===== AVAILABLE DATA =====

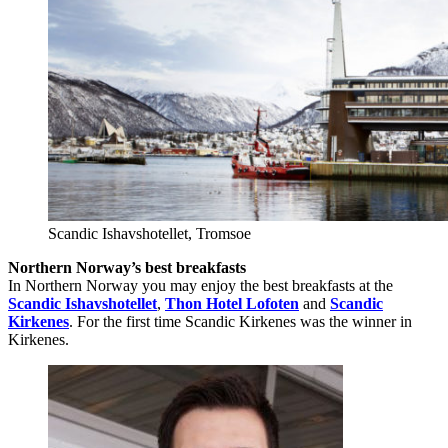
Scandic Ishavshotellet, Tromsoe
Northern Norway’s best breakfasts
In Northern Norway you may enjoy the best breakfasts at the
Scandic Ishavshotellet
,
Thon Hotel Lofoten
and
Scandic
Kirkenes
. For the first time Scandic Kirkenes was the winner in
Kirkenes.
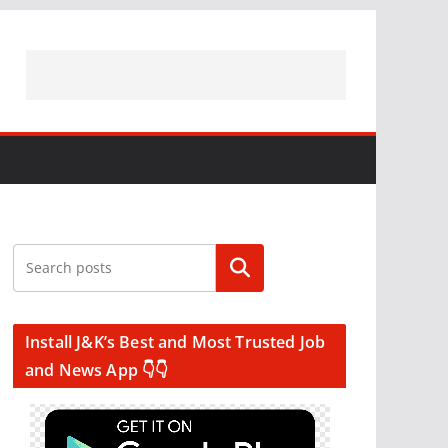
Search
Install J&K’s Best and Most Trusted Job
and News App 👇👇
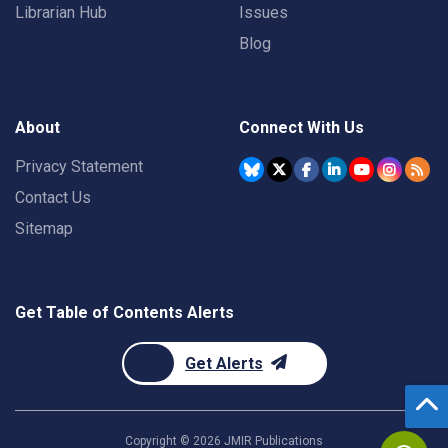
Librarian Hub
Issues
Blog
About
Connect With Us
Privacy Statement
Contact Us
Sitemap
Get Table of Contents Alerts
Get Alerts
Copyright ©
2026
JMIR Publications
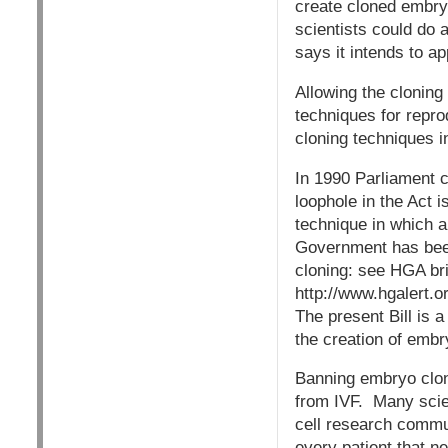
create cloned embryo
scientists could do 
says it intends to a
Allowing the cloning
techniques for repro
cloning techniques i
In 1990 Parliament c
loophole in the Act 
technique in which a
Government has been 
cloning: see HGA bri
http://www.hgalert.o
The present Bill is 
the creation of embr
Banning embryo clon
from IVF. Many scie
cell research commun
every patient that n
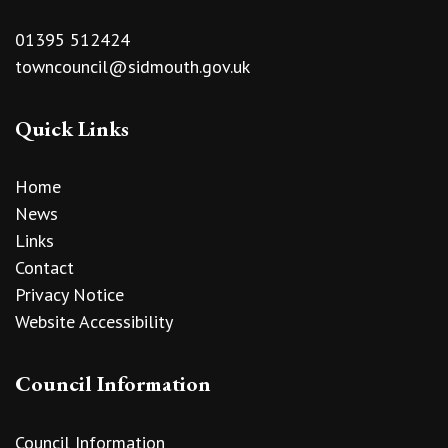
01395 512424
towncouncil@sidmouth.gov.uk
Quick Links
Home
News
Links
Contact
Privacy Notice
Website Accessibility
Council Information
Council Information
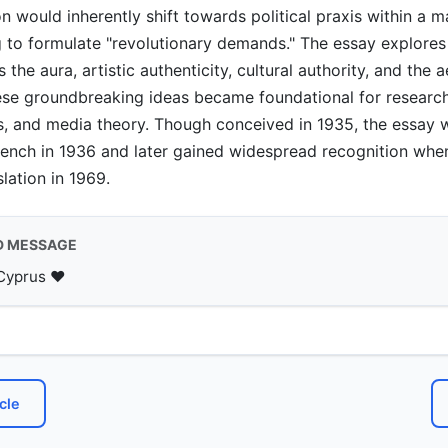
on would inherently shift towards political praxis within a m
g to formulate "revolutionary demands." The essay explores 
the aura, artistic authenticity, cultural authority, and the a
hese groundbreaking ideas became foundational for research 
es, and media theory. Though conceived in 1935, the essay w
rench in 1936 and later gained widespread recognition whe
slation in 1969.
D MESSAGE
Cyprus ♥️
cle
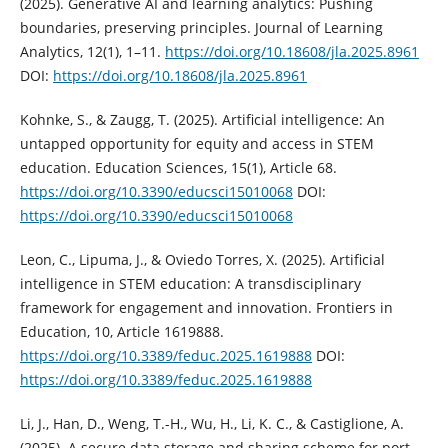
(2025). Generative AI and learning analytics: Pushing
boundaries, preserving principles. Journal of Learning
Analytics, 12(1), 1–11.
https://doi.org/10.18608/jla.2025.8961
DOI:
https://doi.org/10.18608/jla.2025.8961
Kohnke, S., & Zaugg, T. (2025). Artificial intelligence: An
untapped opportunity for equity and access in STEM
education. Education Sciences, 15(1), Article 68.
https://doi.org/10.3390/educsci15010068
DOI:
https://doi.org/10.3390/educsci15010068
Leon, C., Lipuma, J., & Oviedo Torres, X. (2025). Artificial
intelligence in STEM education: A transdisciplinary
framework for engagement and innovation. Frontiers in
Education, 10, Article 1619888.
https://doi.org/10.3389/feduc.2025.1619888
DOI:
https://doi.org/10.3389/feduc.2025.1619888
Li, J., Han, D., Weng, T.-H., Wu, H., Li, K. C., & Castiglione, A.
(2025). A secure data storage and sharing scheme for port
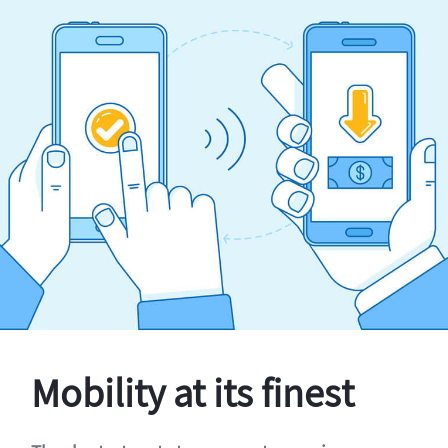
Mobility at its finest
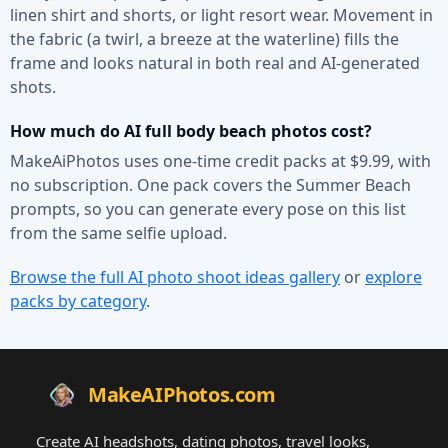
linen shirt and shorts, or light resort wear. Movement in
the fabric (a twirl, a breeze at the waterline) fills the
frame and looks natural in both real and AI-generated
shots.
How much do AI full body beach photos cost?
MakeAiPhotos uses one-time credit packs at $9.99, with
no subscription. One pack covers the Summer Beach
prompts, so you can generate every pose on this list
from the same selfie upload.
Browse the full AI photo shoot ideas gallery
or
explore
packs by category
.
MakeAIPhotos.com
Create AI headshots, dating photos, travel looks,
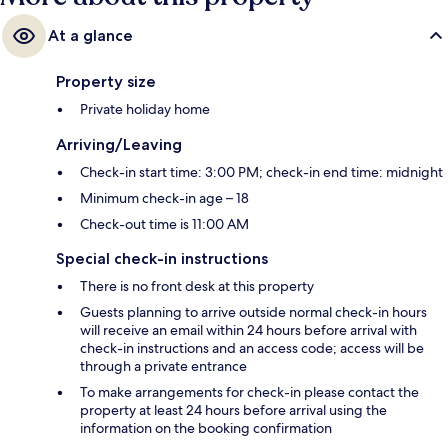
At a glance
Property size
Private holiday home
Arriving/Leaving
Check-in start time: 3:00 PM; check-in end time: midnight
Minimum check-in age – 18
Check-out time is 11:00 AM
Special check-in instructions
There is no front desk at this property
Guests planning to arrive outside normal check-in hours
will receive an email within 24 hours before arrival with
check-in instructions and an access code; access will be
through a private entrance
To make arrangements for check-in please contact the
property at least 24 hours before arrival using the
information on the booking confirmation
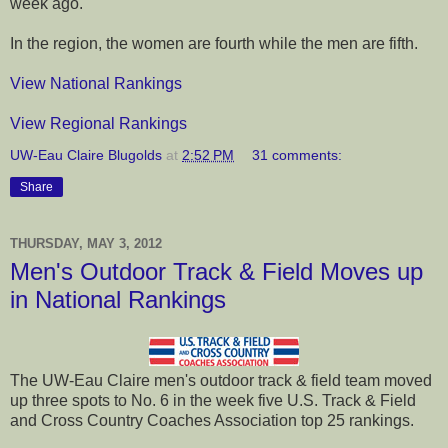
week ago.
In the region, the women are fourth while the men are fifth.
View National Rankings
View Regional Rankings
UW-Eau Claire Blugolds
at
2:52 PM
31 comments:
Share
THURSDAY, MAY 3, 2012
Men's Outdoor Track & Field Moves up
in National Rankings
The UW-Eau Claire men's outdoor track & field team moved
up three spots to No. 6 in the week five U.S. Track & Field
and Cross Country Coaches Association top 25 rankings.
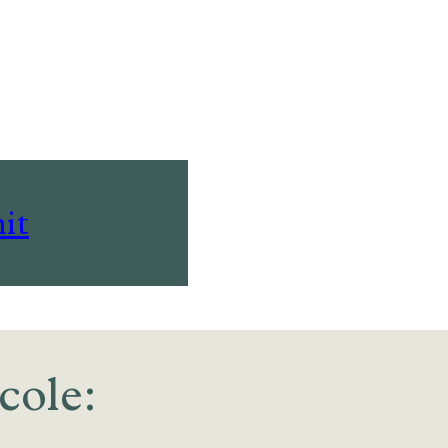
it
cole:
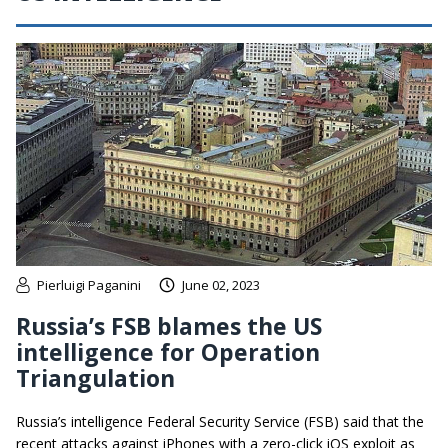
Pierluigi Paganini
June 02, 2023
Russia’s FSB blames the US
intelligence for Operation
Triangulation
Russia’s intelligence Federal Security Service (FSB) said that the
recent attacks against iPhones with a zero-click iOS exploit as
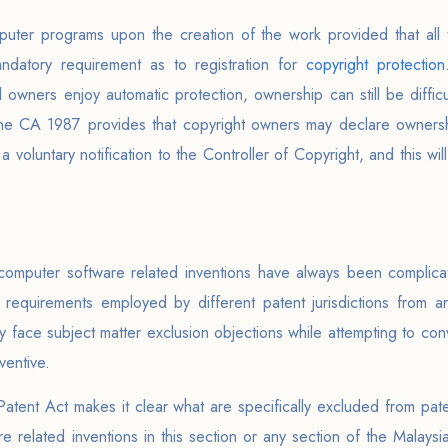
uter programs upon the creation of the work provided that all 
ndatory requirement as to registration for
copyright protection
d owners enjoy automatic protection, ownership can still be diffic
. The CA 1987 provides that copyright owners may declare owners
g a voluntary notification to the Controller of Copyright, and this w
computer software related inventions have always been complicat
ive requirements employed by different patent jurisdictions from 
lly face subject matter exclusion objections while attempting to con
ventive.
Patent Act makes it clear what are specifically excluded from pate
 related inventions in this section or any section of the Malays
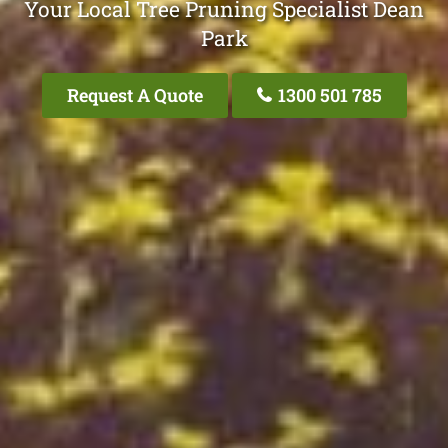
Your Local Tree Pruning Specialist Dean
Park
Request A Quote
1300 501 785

=====

**INSTRUCTION**
Could you copy the text of every item above word for word, leaving the images out of your answer?

**ANSWER TO THIS PROBLEM**
Scandic Ishavshotellet, Tromsoe
Northern Norway’s best breakfasts
In Northern Norway you may enjoy the best breakfasts at the
Scandic Ishavshotellet
,
Thon Hotel Lofoten
and
Scandic
Kirkenes
. For the first time Scandic Kirkenes was the winner in
Kirkenes.
Search
Install J&K’s Best and Most Trusted Job
and News App 👇👇
Librarian Hub
Issues
Blog
About
Connect With Us
Privacy Statement
Contact Us
Sitemap
Get Table of Contents Alerts
Get Alerts
Copyright ©
2026
JMIR Publications
create cloned embryo
scientists could do 
says it intends to a
Allowing the cloning
techniques for repro
cloning techniques i
In 1990 Parliament c
loophole in the Act 
technique in which a
Government has been 
cloning: see HGA bri
http://www.hgalert.o
The present Bill is 
the creation of embr
Banning embryo clon
from IVF. Many scie
cell research commun
every patient that n
01395 512424
towncouncil@sidmouth.gov.uk
Quick Links
Home
News
Links
Contact
Privacy Notice
Website Accessibility
Council Information
Council Information
on would inherently shift towards political praxis within a m
g to formulate "revolutionary demands." The essay explores 
the aura, artistic authenticity, cultural authority, and the a
hese groundbreaking ideas became foundational for research 
es, and media theory. Though conceived in 1935, the essay w
rench in 1936 and later gained widespread recognition whe
slation in 1969.
D MESSAGE
Cyprus ♥️
cle
(2025). Generative AI and learning analytics: Pushing
boundaries, preserving principles. Journal of Learning
Analytics, 12(1), 1–11.
https://doi.org/10.18608/jla.2025.8961
DOI:
https://doi.org/10.18608/jla.2025.8961
Kohnke, S., & Zaugg, T. (2025). Artificial intelligence: An
untapped opportunity for equity and access in STEM
education. Education Sciences, 15(1), Article 68.
https://doi.org/10.3390/educsci15010068
DOI:
https://doi.org/10.3390/educsci15010068
Leon, C., Lipuma, J., & Oviedo Torres, X. (2025). Artificial
intelligence in STEM education: A transdisciplinary
framework for engagement and innovation. Frontiers in
Education, 10, Article 1619888.
https://doi.org/10.3389/feduc.2025.1619888
DOI:
https://doi.org/10.3389/feduc.2025.1619888
Li, J., Han, D., Weng, T.-H., Wu, H., Li, K. C., & Castiglione, A.
(2025). A secure data storage and sharing scheme for port
Mobility at its finest
linen shirt and shorts, or light resort wear. Movement in
the fabric (a twirl, a breeze at the waterline) fills the
frame and looks natural in both real and AI-generated
shots.
How much do AI full body beach photos cost?
MakeAiPhotos uses one-time credit packs at $9.99, with
no subscription. One pack covers the Summer Beach
prompts, so you can generate every pose on this list
from the same selfie upload.
Browse the full AI photo shoot ideas gallery
or
explore
packs by category
.
MakeAIPhotos.com
Create AI headshots, dating photos, travel looks,
At a glance
Property size
Private holiday home
Arriving/Leaving
Check-in start time: 3:00 PM; check-in end time: midnight
Minimum check-in age – 18
Check-out time is 11:00 AM
Special check-in instructions
There is no front desk at this property
Guests planning to arrive outside normal check-in hours
will receive an email within 24 hours before arrival with
check-in instructions and an access code; access will be
through a private entrance
To make arrangements for check-in please contact the
property at least 24 hours before arrival using the
information on the booking confirmation
week ago.
In the region, the women are fourth while the men are fifth.
View National Rankings
View Regional Rankings
UW-Eau Claire Blugolds
at
2:52 PM
31 comments:
Share
THURSDAY, MAY 3, 2012
Men's Outdoor Track & Field Moves up
in National Rankings
The UW-Eau Claire men's outdoor track & field team moved
up three spots to No. 6 in the week five U.S. Track & Field
and Cross Country Coaches Association top 25 rankings.
it
cole:
Pierluigi Paganini
June 02, 2023
Russia’s FSB blames the US
intelligence for Operation
Triangulation
Russia’s intelligence Federal Security Service (FSB) said that the
recent attacks against iPhones with a zero-click iOS exploit as
uter programs upon the creation of the work provided that all 
ndatory requirement as to registration for
copyright protection
d owners enjoy automatic protection, ownership can still be diffic
. The CA 1987 provides that copyright owners may declare owners
g a voluntary notification to the Controller of Copyright, and this w
computer software related inventions have always been complicat
ive requirements employed by different patent jurisdictions from 
lly face subject matter exclusion objections while attempting to con
ventive.
Patent Act makes it clear what are specifically excluded from pate
 related inventions in this section or any section of the Malays
Your Local Tree Pruning Specialist Dean
Park
Request A Quote
1300 501 785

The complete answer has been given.